* _Provided entries_
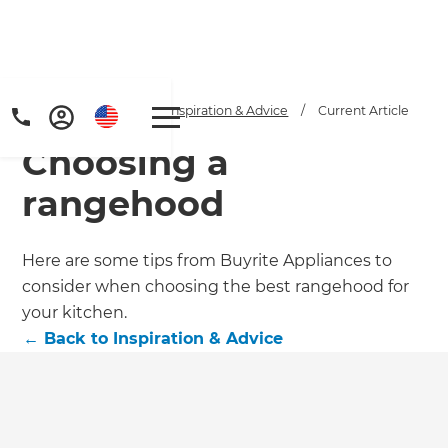
Home
/
Articles
/
Inspiration & Advice
/
Current Article
Choosing a
rangehood
Here are some tips from Buyrite Appliances to
consider when choosing the best rangehood for
your kitchen.
←
Back to
Inspiration & Advice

* _Your goal_
Please put every line of text from the records above into a JSON list of strings, one string per line, with blank lines left out. Leave the pictures out of the answer.

* _Final answer_
[
  "Home",
  "/",
  "Articles",
  "/",
  "Inspiration & Advice",
  "/",
  "Current Article",
  "Choosing a",
  "rangehood",
  "Here are some tips from Buyrite Appliances to",
  "consider when choosing the best rangehood for",
  "your kitchen.",
  "←",
  "Back to",
  "Inspiration & Advice"
]